Democratizing Genetic Data for Cancer Research
An open access, online repository accelerates advancements in cancer prevention and prediction.
An open-access, online repository, called Cancer PRSWeb, provides polygenic risk scores for 35 cancer traits to accelerate advancements in cancer prevention and prediction.
By distilling information from hundreds of data sources, including published genome-wide association studies, or GWAS, and meta-analyses, the University of Michigan Precision Health researchers generated polygenic risk scores for 35 common types of cancer. They then evaluated the scores using electronic health record data from the Michigan Genomics Initiative and the UK Biobank. The result is a free, online repository accessible to researchers everywhere, and it’s the subject of a recent paper in the American Journal of Human Genetics.
“We built Cancer PRSweb to offer convenient and open access to PRS that might provide valuable directions for the translation of PRS from basic research toward potential clinical utility and accelerate scientific discoveries,” says lead author Lars Fritsche, Ph.D., an associate research scientist in biostatistics in the School of Public Health and the recipient of a 2018 Precision Health Investigators Award for this research. “We hope this platform will be useful to the cancer research community worldwide.”
Generating polygenic risk scores is a complicated, time-consuming process. While some diseases, such as cystic fibrosis, can be traced to variants on a single gene, others, such as diabetes and cancer, result from a number of genetic variants in combination with how one’s environment and lifestyle influence gene expression. To more accurately determine who is at high risk of developing these polygenic diseases, researchers must look at not just one genetic variant, but a number of genetic variants in concert.
Development and selection of polygenic risk scores is challenging for researchers due to limited access to full summary statistics of genome-wide association studies, the lack of directly transferable polygenic risk score constructs, and the analytic expertise needed to discern between different polygenic risk scores to choose the most appropriate one for a given study. Cancer PRSWeb attempts to bridge that gap.
With access to Cancer PRSWeb, researchers save time and money, which expedites scientific and clinical discoveries.

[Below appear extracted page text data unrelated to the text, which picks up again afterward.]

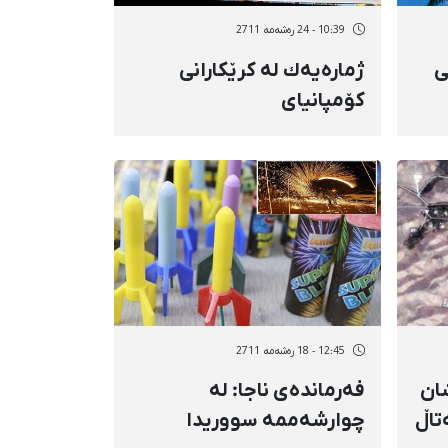
10:39 - 24 رەشەمه 2711
ی
ژمارەیەك لە كرێكارانی
كۆمپانیای
كاروونی"شووشتەر"
بانگهێشتی ئیدارەی
ئیتلاعات كران
12:45 - 18 رەشەمه 2711
ان
فەرماندەی ناجا: لە
تاڵ
چوارشەممە سووریدا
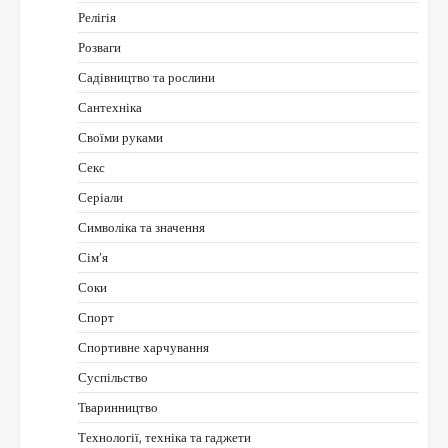
Релігія
Розваги
Садівництво та рослини
Сантехніка
Своїми руками
Секс
Серіали
Символіка та значення
Сім’я
Соки
Спорт
Спортивне харчування
Суспільство
Тваринництво
Технології, техніка та гаджети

“The generation and exploration of PRS can be very time consuming and computationally expensive,” says author Bhramar Mukherjee, Ph.D., chair of biostatistics, associate workgroup director for cohort development at Precision Health, and associate director for Quantitative Data Sciences at the Rogel Cancer Center. “For cancer traits in PRSweb, we have already done the hard work and offer the ability to rank polygenic risk scores based on various performance metrics that indicate their suitabilities for different purposes. For example, there might be one polygenic risk scores that works better for prediction accuracy, while another one has an edge for risk stratification purposes. These distinctions, combined with the transparent construction, advances the push toward clinical utilization of polygenic risk scores.”
Clinically useful, because polygenic risk scores applied to the medical phenome “offer the opportunity to uncover secondary trait associations that share a genetic component with the primary trait of interest,” says Fritsche, which in turn could “uncover key pre-symptomatic diagnoses or biomarkers that themselves could be used as predictors.”
A 2018 Precision Health Investigators Award helped propel this important research.
“It was essential to help seed our team effort, which required different skill sets in human genetics, statistics, computation, and visualization,” says Fritsche. “Precision Health events, furthermore, allowed us to discuss our platform with a growing multidisciplinary community and provided vital feedback for a possible integration of polygenic risk scores into clinical applications.”
A supplement to the cancer center core grant from the National Cancer Institute also enabled this research.
With an initial repository for cancer polygenic risk scores set up, the research team is applying lessons learned to explore other areas, such as mental health and endocrine/metabolic disorders. “Our ultimate goal,” says Mukherjee, “is the creation of PRS for every complex trait, with a decent proportion of its heritability explained through common risk variants.”
Also planned are polygenic risk scores for common risk factors for chronic diseases, smoking, obesity, physical activity, and some blood and serum biomarkers.